_TEXTE_:
GIGN : Interview du Commandant CHESNEAU (1990)

5939

Commandant Chesneau :

Je suis Saint-Cyrien de formation. Je suis entré à Saint-Cyr Coëtquidan en 1977, j’en suis sorti en 1979. J’ai fait une année d’application à l’école de Melun, dans la Gendarmerie, ensuite j’ai choisi la Gendarmerie Mobile. J’ai donc fait mes premières armes dans un escadron à Verdun. C’est là, à l’occasion d’un stage, que j’ai rencontré le Capitaine Barril et trois de ses sous-officiers qui, venant encadrer 15 jours de sport de combat, m’ont permis de faire plus ample connaissance avec le GIGN.

A l’issue de ce stage, où un certain courant était passé entre le Capitaine Barril et moi, un an s’est passé et en 1982, au mois d’août, le Commandant Prouteau, à l’époque, démarrant sa mission de sécurité à l’Elysée, m’a téléphoné pour me demander si j’étais toujours dans l’état d’esprit de vouloir tenter ma chance pour entrer au GIGN, question à laquelle j’ai répondu favorablement.

_DONNÉES FOURNIES_:
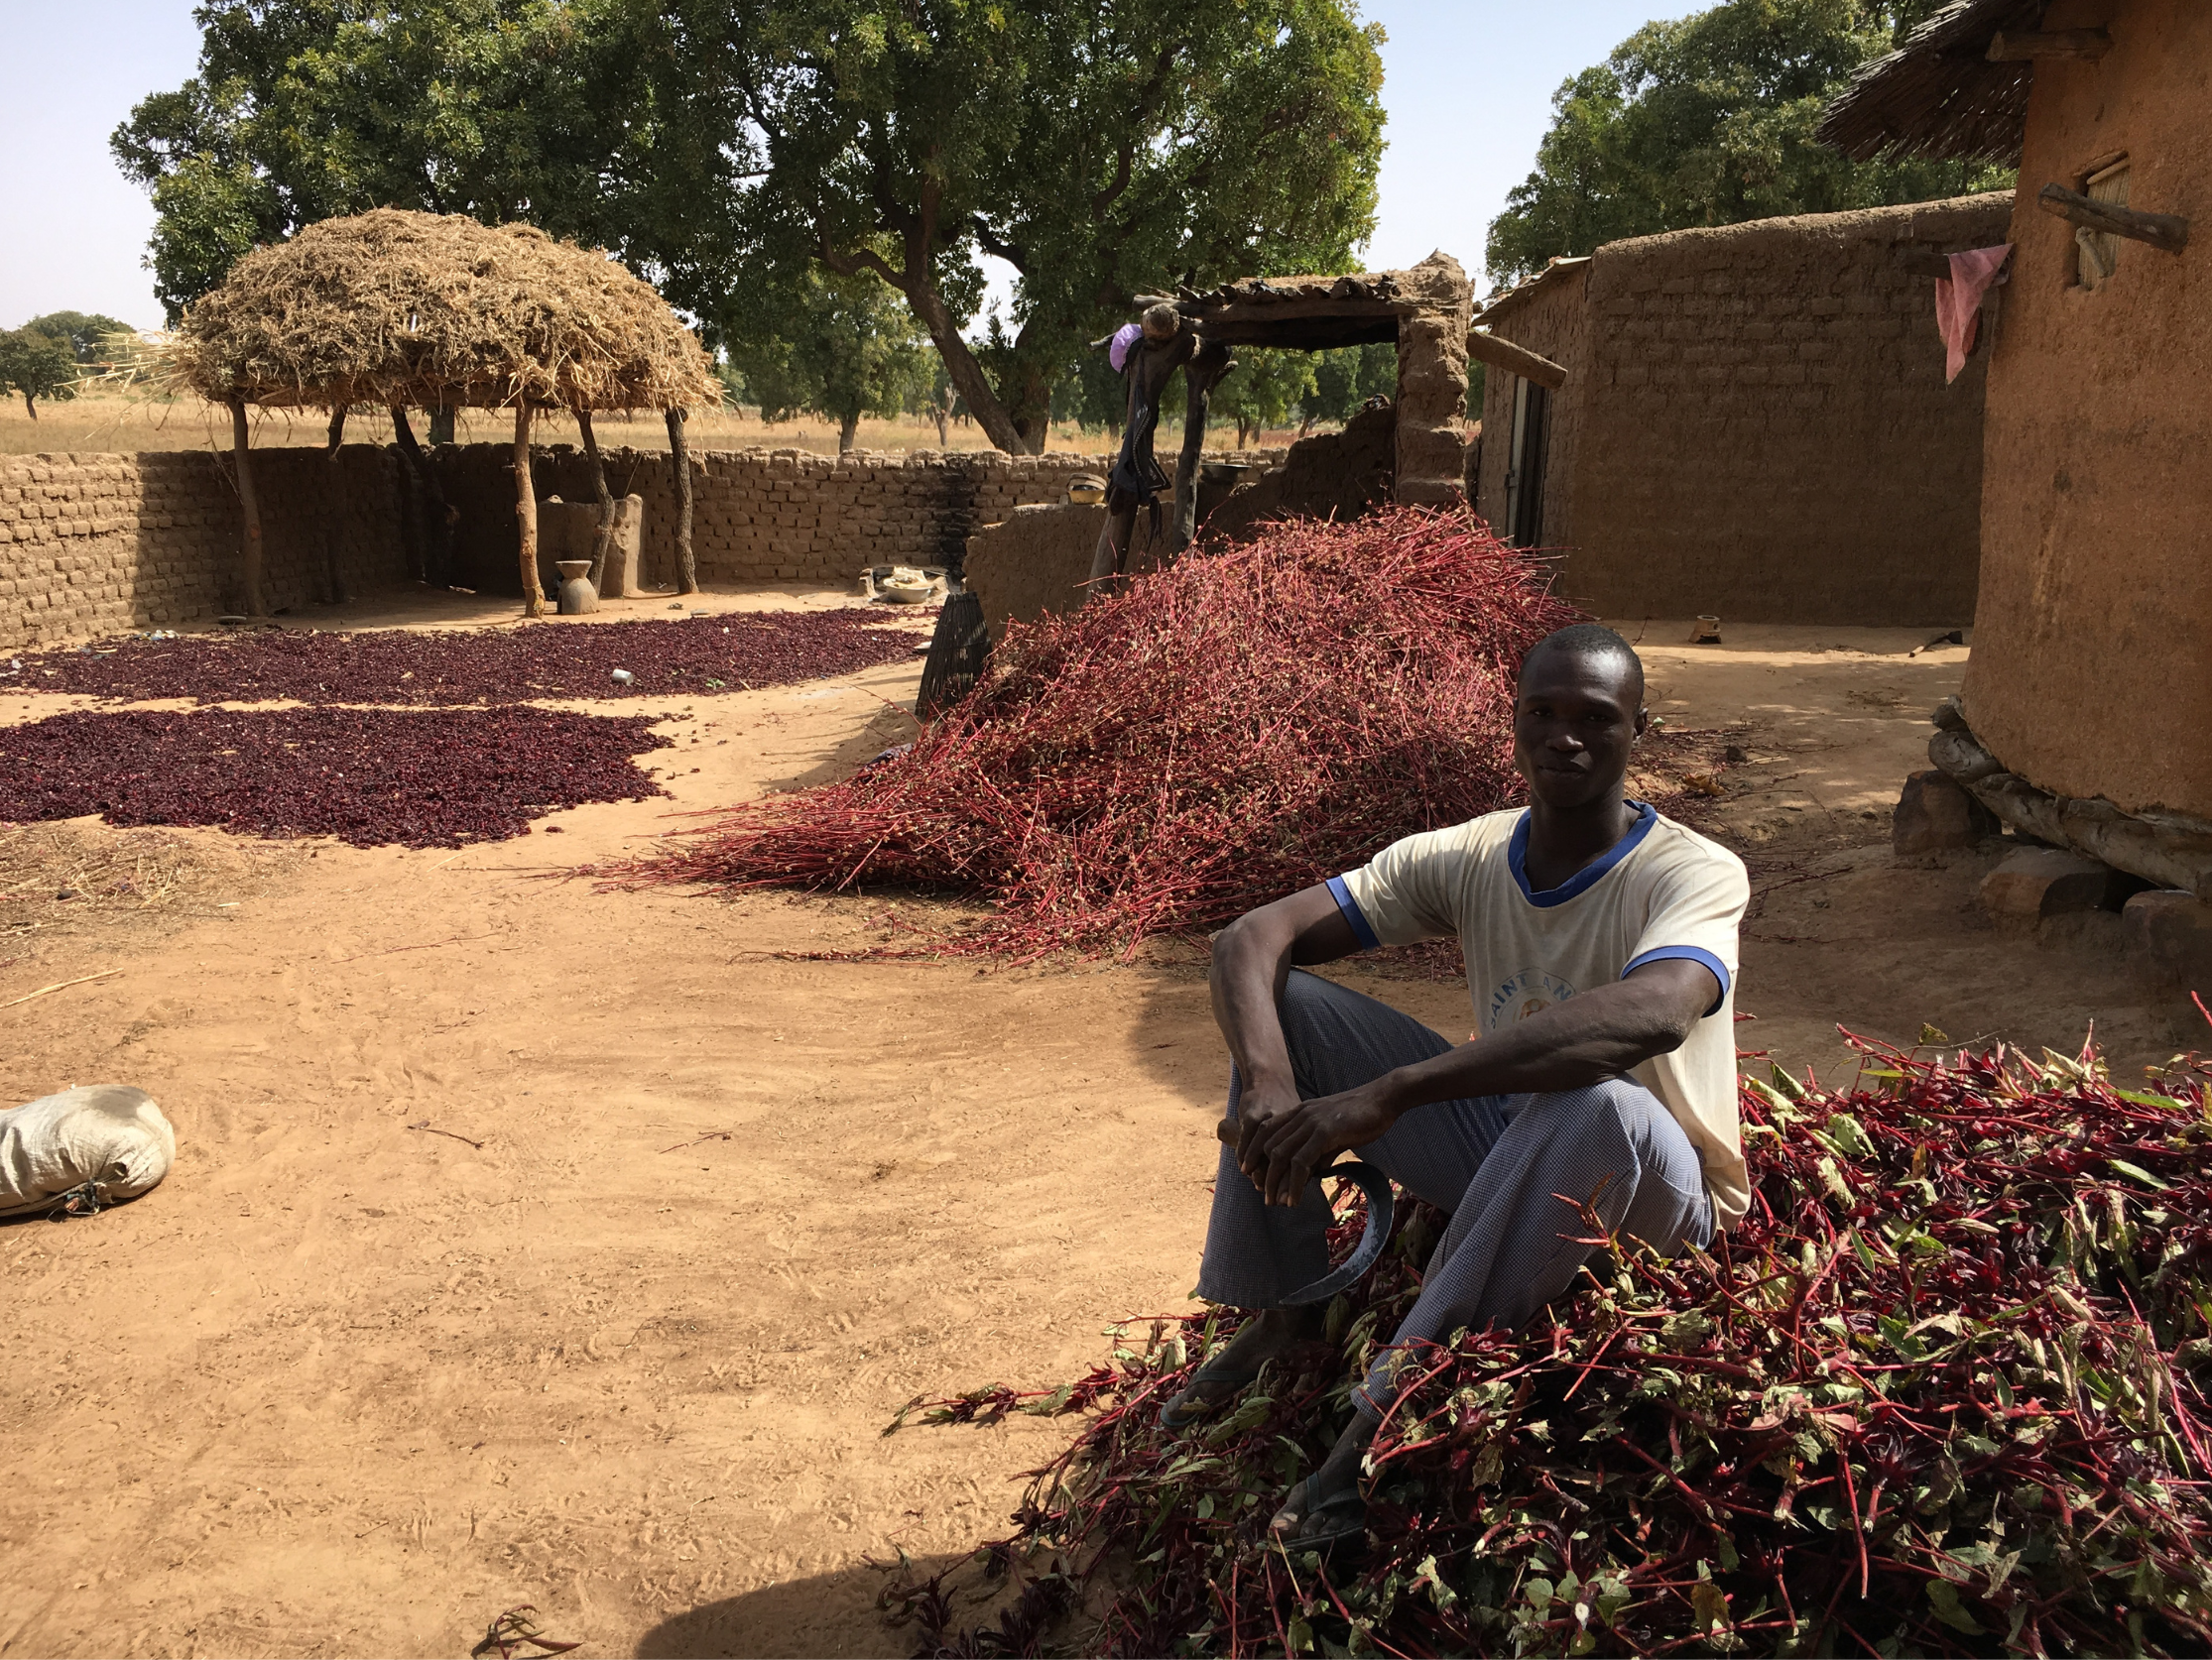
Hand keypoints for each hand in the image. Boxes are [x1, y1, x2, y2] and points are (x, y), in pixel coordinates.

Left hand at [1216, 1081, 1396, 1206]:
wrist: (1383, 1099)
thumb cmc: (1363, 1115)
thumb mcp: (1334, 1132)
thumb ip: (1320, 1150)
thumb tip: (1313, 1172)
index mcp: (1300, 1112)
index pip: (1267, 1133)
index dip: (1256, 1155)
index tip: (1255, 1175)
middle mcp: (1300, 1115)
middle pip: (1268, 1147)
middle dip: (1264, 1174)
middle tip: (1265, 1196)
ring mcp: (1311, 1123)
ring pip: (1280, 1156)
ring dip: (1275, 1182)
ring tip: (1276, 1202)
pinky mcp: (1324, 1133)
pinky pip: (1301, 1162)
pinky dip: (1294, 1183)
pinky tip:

_EXERCICES À RÉALISER_:
**a)** Réécrivez sous forme de liste le paragraphe de l'entretien commençant par « Je suis Saint-Cyrien de formation », en conservant ses faits principaux.
**b)** Dans l'entretien, reprenez le passage qui va de "Je suis Saint-Cyrien" jusqu'à "avec le GIGN.", en substituant "Metz" à "Verdun".
**c)** Répondez à ces questions sur l'entretien :
(i) En quelle année le Commandant Chesneau est-il sorti de Saint-Cyr Coëtquidan ?
(ii) Combien de jours de sport de combat le Capitaine Barril et ses sous-officiers venaient-ils encadrer ?
(iii) En quel mois et quelle année le Commandant Prouteau lui a-t-il téléphoné ?
Les lignes constituent un matériau distinct de l'entretien.

_RÉPONSES DANS L'ORDRE_:
**a)**
- Formation à Saint-Cyr Coëtquidan, de 1977 à 1979.
- Année d'application à l'école de Melun, dans la Gendarmerie.
- Choix de la Gendarmerie Mobile, premières armes dans un escadron à Verdun.
- À Verdun, lors d'un stage, rencontre avec le Capitaine Barril et trois de ses sous-officiers, venus encadrer 15 jours de sport de combat.
- Cette rencontre lui permet de mieux connaître le GIGN.

**b)**
Je suis Saint-Cyrien de formation. Je suis entré à Saint-Cyr Coëtquidan en 1977, j’en suis sorti en 1979. J’ai fait une année d’application à l’école de Melun, dans la Gendarmerie, ensuite j’ai choisi la Gendarmerie Mobile. J’ai donc fait mes premières armes dans un escadron à Metz. C’est là, à l’occasion d’un stage, que j’ai rencontré le Capitaine Barril et trois de ses sous-officiers qui, venant encadrer 15 jours de sport de combat, m’ont permis de faire plus ample connaissance avec le GIGN.

**c)**
(i) En 1979.
(ii) 15 jours.
(iii) En août 1982.